MJS: Let’s talk routines — they’re made to keep people productive but sometimes they restrict people. Do you feel routines become their own restriction?
HB: I think structure is important. When you have structure for your day, you don’t have to worry about what you’re going to do. You can just do what you’re doing. But, of course, it depends on what you’re doing. When I was temping, I would have this really creepy feeling every morning where I was really aware of my mortality — like, “okie dokie, here we go again until I die!” That was awful. But when I think about my best, happiest times, many of them involve the routine of morning coffee, reading at night, making dinner, spending a few hours on a project, those kinds of routines.
MJS: Real talk: The very existence of temp agencies is insane right? It’s become so convoluted that we need agencies to promote the very existence of a job opportunity.

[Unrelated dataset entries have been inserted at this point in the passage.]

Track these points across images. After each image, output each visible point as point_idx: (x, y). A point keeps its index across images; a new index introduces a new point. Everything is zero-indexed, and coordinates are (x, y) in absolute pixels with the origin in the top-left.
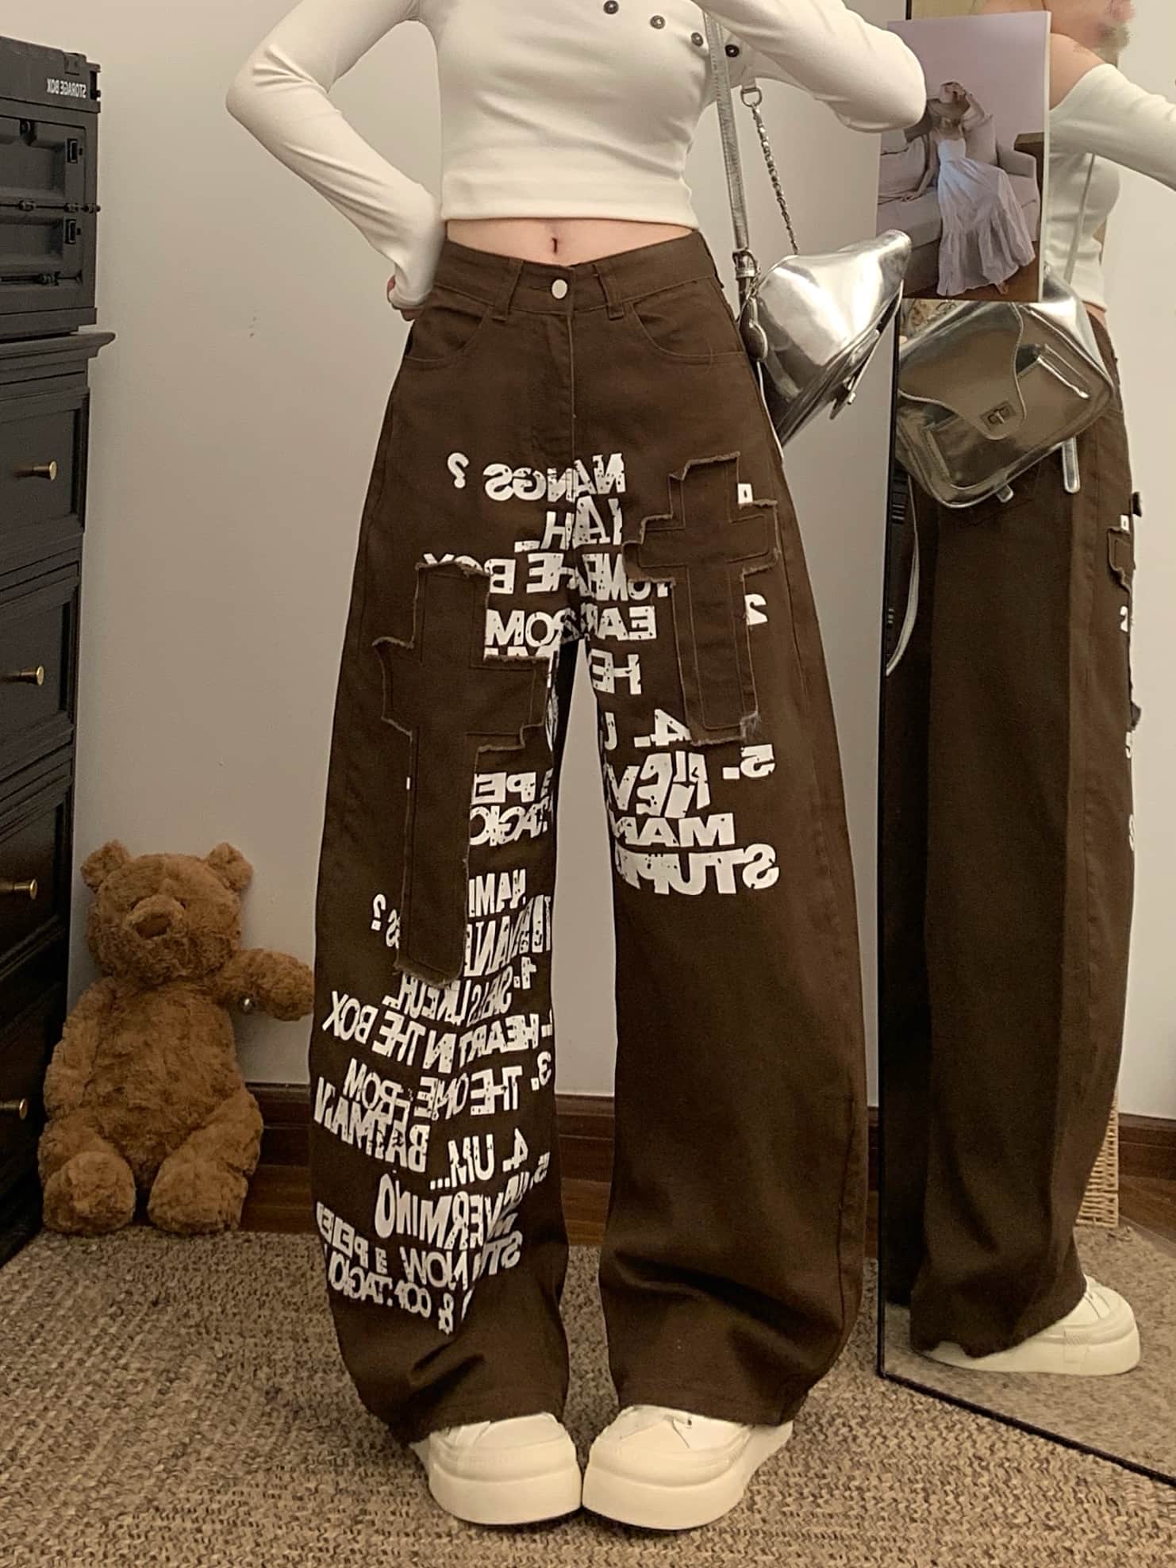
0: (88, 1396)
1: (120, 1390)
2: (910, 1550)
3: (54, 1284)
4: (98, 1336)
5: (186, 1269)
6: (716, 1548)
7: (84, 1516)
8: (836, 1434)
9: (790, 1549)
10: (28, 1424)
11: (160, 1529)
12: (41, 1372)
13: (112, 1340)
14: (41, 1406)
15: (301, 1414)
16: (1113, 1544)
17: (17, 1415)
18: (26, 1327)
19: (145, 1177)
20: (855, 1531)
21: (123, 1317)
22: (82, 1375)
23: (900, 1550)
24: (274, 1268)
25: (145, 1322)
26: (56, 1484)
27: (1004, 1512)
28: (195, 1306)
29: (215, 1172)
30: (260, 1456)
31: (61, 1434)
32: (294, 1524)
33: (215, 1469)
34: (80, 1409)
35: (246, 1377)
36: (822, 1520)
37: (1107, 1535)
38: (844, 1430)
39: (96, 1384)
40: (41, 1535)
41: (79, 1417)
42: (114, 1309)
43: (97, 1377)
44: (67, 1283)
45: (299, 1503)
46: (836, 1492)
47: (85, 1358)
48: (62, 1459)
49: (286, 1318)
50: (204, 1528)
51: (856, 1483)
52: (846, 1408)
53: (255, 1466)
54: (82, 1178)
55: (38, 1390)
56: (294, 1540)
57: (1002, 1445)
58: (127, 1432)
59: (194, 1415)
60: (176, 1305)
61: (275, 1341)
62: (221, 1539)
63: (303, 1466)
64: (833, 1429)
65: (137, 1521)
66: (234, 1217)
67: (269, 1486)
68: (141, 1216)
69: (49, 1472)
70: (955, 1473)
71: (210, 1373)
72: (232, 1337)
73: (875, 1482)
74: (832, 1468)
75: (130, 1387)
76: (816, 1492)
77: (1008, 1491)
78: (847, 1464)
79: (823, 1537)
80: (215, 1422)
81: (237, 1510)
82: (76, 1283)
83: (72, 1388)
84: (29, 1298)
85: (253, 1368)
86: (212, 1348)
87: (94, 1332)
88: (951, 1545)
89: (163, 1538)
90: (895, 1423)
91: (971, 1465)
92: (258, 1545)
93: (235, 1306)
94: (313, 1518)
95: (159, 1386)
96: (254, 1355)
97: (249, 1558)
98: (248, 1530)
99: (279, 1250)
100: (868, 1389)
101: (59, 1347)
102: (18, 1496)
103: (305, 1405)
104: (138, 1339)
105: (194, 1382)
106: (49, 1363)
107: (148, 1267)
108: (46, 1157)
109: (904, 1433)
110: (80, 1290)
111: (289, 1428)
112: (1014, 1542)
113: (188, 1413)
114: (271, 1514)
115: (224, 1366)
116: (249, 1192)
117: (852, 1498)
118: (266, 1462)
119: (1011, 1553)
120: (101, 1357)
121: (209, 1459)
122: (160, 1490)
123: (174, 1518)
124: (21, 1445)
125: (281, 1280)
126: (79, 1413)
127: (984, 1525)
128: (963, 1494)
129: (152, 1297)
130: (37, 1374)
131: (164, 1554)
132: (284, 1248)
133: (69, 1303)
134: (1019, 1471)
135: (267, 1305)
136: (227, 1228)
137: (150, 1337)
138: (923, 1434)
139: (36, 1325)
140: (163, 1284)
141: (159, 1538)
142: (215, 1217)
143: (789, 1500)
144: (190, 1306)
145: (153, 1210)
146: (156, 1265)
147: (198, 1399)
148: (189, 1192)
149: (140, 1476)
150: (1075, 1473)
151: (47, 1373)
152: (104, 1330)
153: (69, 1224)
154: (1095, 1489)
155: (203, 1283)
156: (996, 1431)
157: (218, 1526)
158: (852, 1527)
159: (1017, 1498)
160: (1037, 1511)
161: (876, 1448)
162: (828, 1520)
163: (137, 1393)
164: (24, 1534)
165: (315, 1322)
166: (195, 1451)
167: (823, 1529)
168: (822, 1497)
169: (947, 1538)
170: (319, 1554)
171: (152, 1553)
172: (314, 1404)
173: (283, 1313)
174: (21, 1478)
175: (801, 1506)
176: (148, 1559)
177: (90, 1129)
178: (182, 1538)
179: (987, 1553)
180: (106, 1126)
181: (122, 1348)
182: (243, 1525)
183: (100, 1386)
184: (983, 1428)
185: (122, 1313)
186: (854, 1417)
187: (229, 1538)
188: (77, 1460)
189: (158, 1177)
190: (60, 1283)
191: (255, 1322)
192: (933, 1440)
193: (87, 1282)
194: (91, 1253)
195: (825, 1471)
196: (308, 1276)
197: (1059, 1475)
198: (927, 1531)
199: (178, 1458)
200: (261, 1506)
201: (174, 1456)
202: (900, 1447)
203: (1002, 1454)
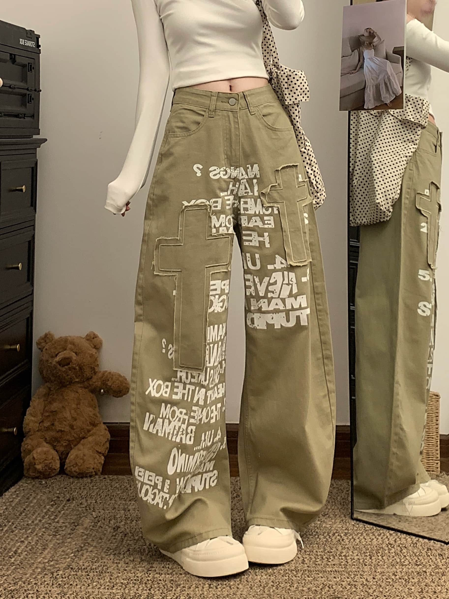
0: (43, 532)
1: (56, 530)
2: (364, 575)
3: (29, 495)
4: (46, 512)
5: (80, 489)
6: (290, 576)
7: (44, 571)
8: (336, 538)
9: (318, 576)
10: (21, 542)
11: (73, 575)
12: (25, 525)
13: (52, 514)
14: (26, 536)
15: (127, 535)
16: (442, 569)
17: (17, 539)
18: (19, 510)
19: (63, 457)
20: (343, 569)
21: (56, 506)
22: (41, 525)
23: (361, 575)
24: (116, 487)
25: (65, 507)
26: (33, 561)
27: (400, 561)
28: (85, 501)
29: (91, 453)
30: (111, 549)
31: (34, 545)
32: (125, 572)
33: (94, 555)
34: (40, 536)
35: (106, 523)
36: (331, 566)
37: (439, 566)
38: (339, 537)
39: (46, 528)
40: (28, 578)
41: (40, 539)
42: (52, 503)
43: (47, 525)
44: (33, 495)
45: (127, 565)
46: (336, 557)
47: (42, 519)
48: (35, 553)
49: (121, 503)
50: (90, 574)
51: (344, 554)
52: (339, 530)
53: (109, 553)
54: (39, 457)
55: (24, 531)
56: (125, 577)
57: (399, 539)
58: (59, 544)
59: (85, 537)
60: (77, 501)
61: (117, 511)
62: (96, 578)
63: (128, 552)
64: (335, 537)
65: (64, 573)
66: (99, 471)
67: (115, 560)
68: (62, 471)
69: (30, 558)
70: (381, 549)
71: (92, 523)
72: (100, 511)
73: (351, 553)
74: (334, 549)
75: (60, 528)
76: (328, 557)
77: (401, 554)
78: (340, 548)
79: (331, 571)
80: (93, 539)
81: (103, 568)
82: (37, 494)
83: (37, 529)
84: (20, 500)
85: (108, 520)
86: (92, 514)
87: (45, 511)
88: (380, 572)
89: (75, 578)
90: (358, 534)
91: (388, 546)
92: (111, 579)
93: (101, 500)
94: (132, 570)
95: (71, 528)
96: (109, 516)
97: (108, 584)
98: (107, 574)
99: (117, 481)
100: (348, 524)
101: (32, 516)
102: (18, 566)
103: (129, 532)
104: (63, 512)
105: (85, 526)
106: (28, 521)
107: (65, 488)
108: (24, 450)
109: (362, 537)
110: (39, 497)
111: (123, 540)
112: (404, 570)
113: (83, 536)
114: (116, 569)
115: (96, 520)
116: (105, 461)
117: (342, 559)
118: (113, 552)
119: (403, 574)
120: (48, 519)
121: (91, 551)
122: (73, 562)
123: (78, 571)
124: (19, 549)
125: (118, 491)
126: (40, 538)
127: (393, 565)
128: (384, 555)
129: (68, 498)
130: (24, 525)
131: (75, 583)
132: (119, 480)
133: (35, 501)
134: (406, 547)
135: (113, 499)
136: (96, 474)
137: (67, 512)
138: (369, 537)
139: (22, 509)
140: (71, 494)
141: (73, 578)
142: (91, 470)
143: (318, 560)
144: (82, 501)
145: (67, 468)
146: (68, 488)
147: (87, 531)
148: (82, 461)
149: (65, 558)
150: (426, 547)
151: (27, 525)
152: (48, 510)
153: (34, 474)
154: (434, 552)
155: (87, 493)
156: (397, 535)
157: (95, 574)
158: (342, 568)
159: (405, 556)
160: (412, 560)
161: (351, 543)
162: (333, 566)
163: (63, 531)
164: (21, 578)
165: (132, 504)
166: (86, 549)
167: (331, 569)
168: (330, 559)
169: (379, 570)
170: (135, 582)
171: (71, 583)
172: (132, 532)
173: (120, 502)
174: (20, 559)
175: (323, 562)
176: (69, 585)
177: (41, 440)
178: (81, 578)
179: (394, 574)
180: (48, 439)
181: (56, 516)
182: (105, 572)
183: (48, 529)
184: (392, 534)
185: (56, 504)
186: (342, 533)
187: (100, 577)
188: (41, 553)
189: (68, 456)
190: (31, 495)
191: (109, 505)
192: (373, 539)
193: (42, 494)
194: (43, 484)
195: (332, 551)
196: (129, 489)
197: (420, 548)
198: (371, 568)
199: (79, 552)
200: (112, 566)
201: (78, 551)
202: (360, 542)
203: (399, 542)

HB: Temp agencies are totally nuts. You can’t get sick! If you stop responding to the temp agency even for a week, they stop contacting you because you’re unreliable. I had to work a conference on crutches once, it was wonderfully debasing.
MJS: Do you think we’re becoming robots — conditioned to be autonomous, performing tasks that pay us enough to continue doing those tasks?
HB: Yes. No. I don’t know. I have this paranoia about school — like K-12 — that it trains you to crave approval for being “right” more than it teaches you how to think deeply. You get the A, you get the dopamine, everybody tells you you’re doing the right thing, you continue to do what you think people want you to do, etc, so even smart people get addicted to conforming. What a waste! But this is just a guess/paranoia. I’m sure there’s tons of cultural conditioning going on almost everywhere, but I’m no sociologist, so I’d have to google stuff to back this up.
MJS: If Hell were the end of the world, what would your end of the world look like?
HB: I don’t really have grand apocalyptic fantasies — I never really went to church, maybe that’s part of it. You’re not the first person to ask me this, but I just don’t know. I’m just picturing these kitschy dinosaur ViewMaster things I used to look at as a kid. It’s too campy to be really scary. I’m afraid of confinement.